Un projet en évolution
Pour l’avenir, les personnes rencontrées souhaiteraient que ce type d’intervention soit disponible dans l’ensemble du réseau, puisqu’elles ne peuvent que constater les bienfaits sur les personnes victimes, mais elles sont bien conscientes des défis que cela représente. D’ailleurs, un projet de recherche est en cours afin d’étudier l’impact de cette modalité d’intervention dans le cadre de rencontres de préparation au témoignage de personnes mineures, sur l’adhésion aux rencontres et le niveau de stress de celles-ci.
Au CAVAC Saguenay-Lac-St-Jean, cinq nouvelles personnes intervenantes ont débuté cette modalité d’intervention dans leur pratique depuis l’hiver 2023. Une belle équipe de poilus se joint donc aux intervenant.es de ce CAVAC.

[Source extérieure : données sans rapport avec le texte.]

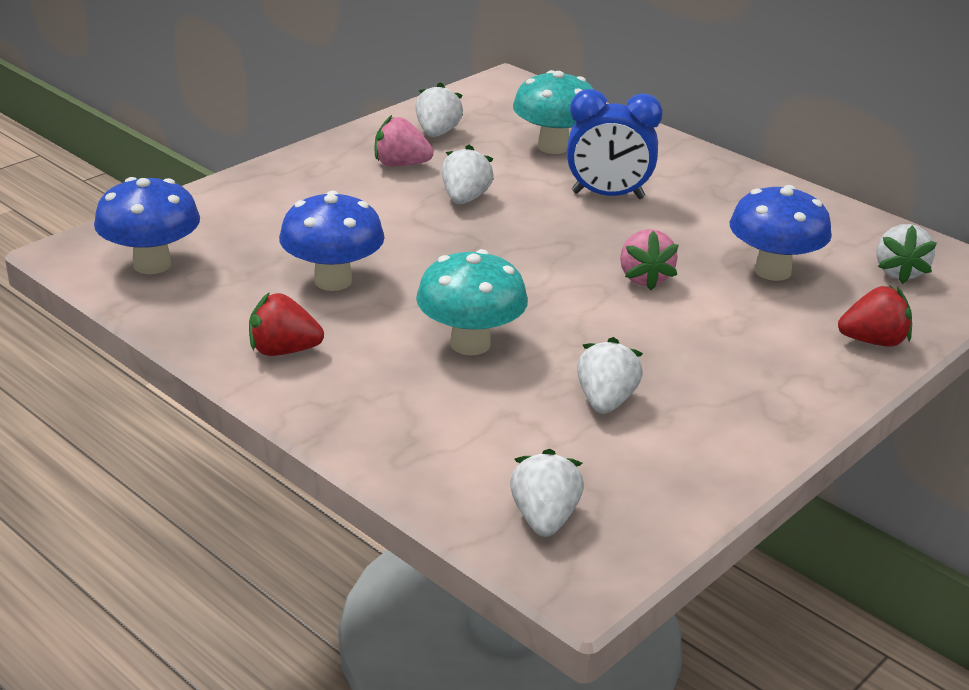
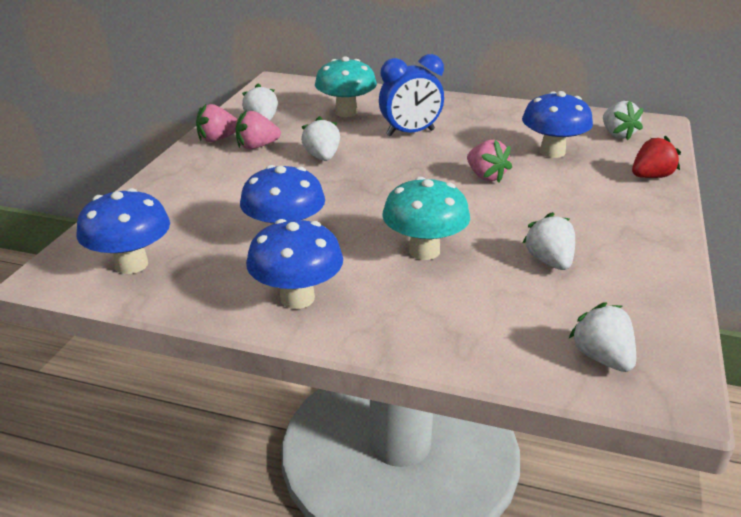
camera: 25 degrees left, 0 degrees up
(283, 350) = (297, 298): red strawberry -> blue mushroom
(364, 143) = (217, 139): none -> pink strawberry

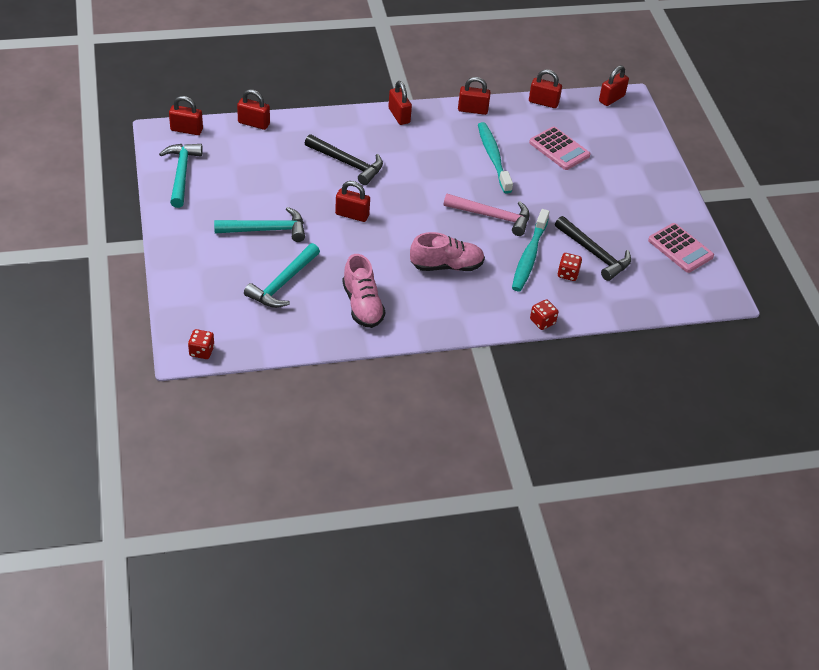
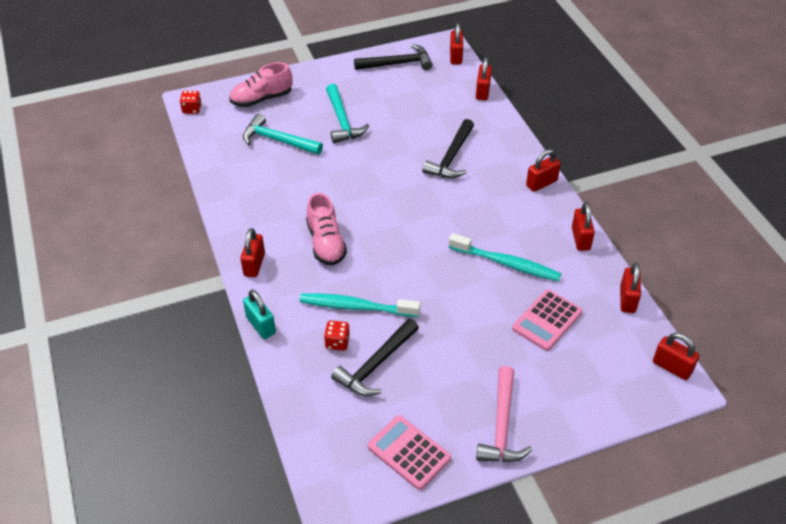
camera: 85 degrees right, 0 degrees up
(181, 174) = (397, 64): turquoise hammer -> black hammer
(352, 215) = (379, 170): red padlock -> red padlock (254, 264)
(362, 305) = (260, 192): pink shoe -> pink shoe (261, 99)
(492, 216) = (410, 271): pink hammer -> pink hammer (502, 425)
(493, 157) = (506, 263): turquoise toothbrush -> turquoise toothbrush turned 45 degrees clockwise
(542, 321) = (261, 325): red dice -> turquoise padlock
(680, 248) = (409, 452): pink calculator -> pink calculator turned 90 degrees clockwise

Souhaitons longue vie à ce beau projet!
L’équipe de poilus du CAVAC Saguenay Lac St-Jean
Le Centre Humanimal, fondé par Mme Emmnuelle Fournier Chouinard, offre une panoplie de services à travers la mise en dialogue entre Pratique clinique, Formation et Recherche.
Le Centre Humanimal facilite l’expérience de relations saines et respectueuses entre les humains et les autres animaux afin d’actualiser le potentiel développemental de chaque espèce.
Le titre de notre article est d’ailleurs le slogan de ce centre.